───── Records for the task ─────

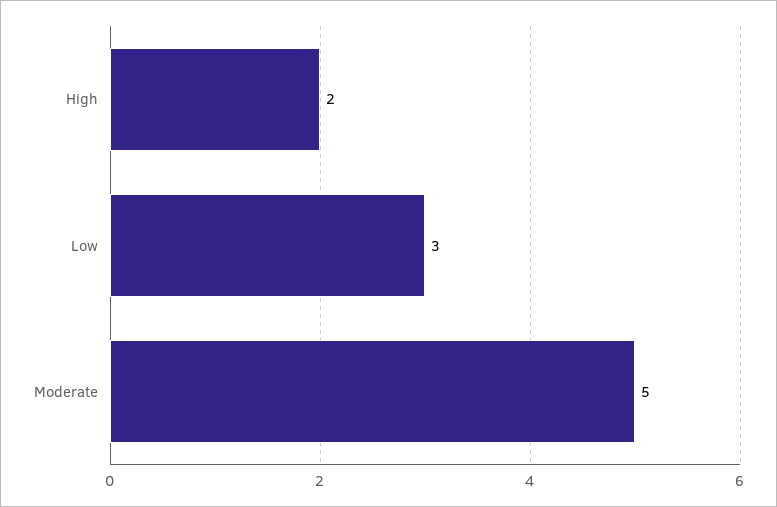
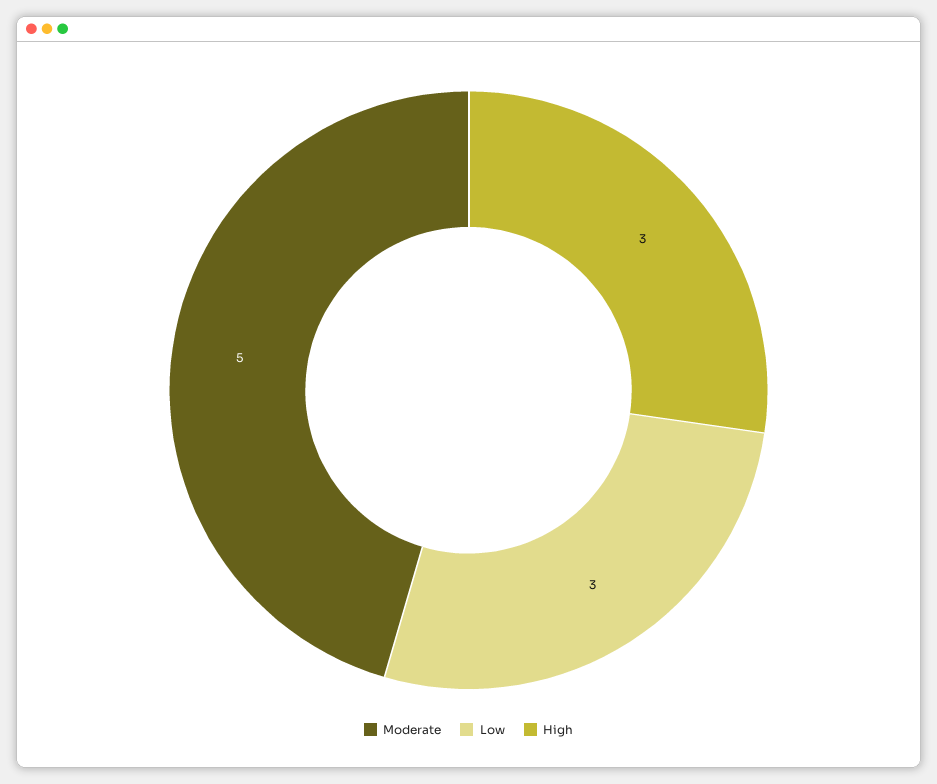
  {
-   "High": 2,
+   "High": 3,
    "Low": 3,
    "Moderate": 5
  }

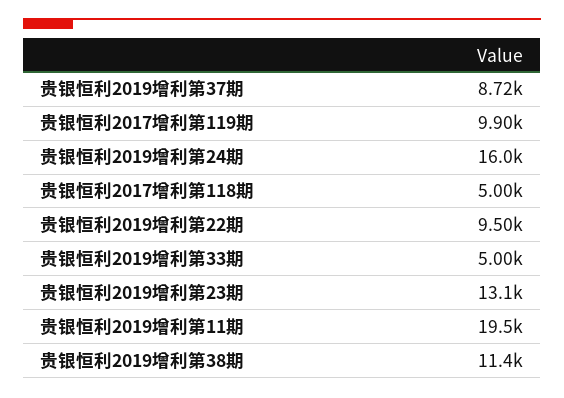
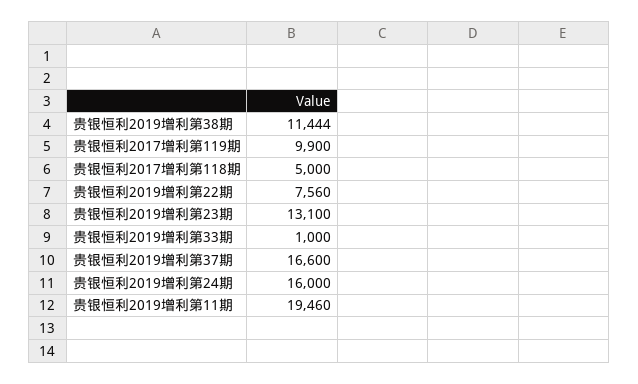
  {
-   "贵银恒利2019增利第37期": 8720,
+   "贵银恒利2019增利第37期": 16600,
    "贵银恒利2017增利第119期": 9900,
    "贵银恒利2019增利第24期": 16000,
    "贵银恒利2017增利第118期": 5000,
-   "贵银恒利2019增利第22期": 9500,
+   "贵银恒利2019增利第22期": 7560,
-   "贵银恒利2019增利第33期": 5000,
+   "贵银恒利2019增利第33期": 1000,
    "贵银恒利2019增利第23期": 13100,
    "贵银恒利2019增利第11期": 19460,
    "贵银恒利2019增利第38期": 11444
  }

─────

- **The task**: Generate a word-for-word copy of the preceding records, excluding all pictures.

- **Response area**:
  {
-   "High": 2,
+   "High": 3,
    "Low": 3,
    "Moderate": 5
  }

  {
-   "贵银恒利2019增利第37期": 8720,
+   "贵银恒利2019增利第37期": 16600,
    "贵银恒利2017增利第119期": 9900,
    "贵银恒利2019增利第24期": 16000,
    "贵银恒利2017增利第118期": 5000,
-   "贵银恒利2019增利第22期": 9500,
+   "贵银恒利2019增利第22期": 7560,
-   "贵银恒利2019增利第33期": 5000,
+   "贵银恒利2019增利第33期": 1000,
    "贵银恒利2019增利第23期": 13100,
    "贵银恒利2019增利第11期": 19460,
    "贵银恒利2019增利第38期": 11444
  }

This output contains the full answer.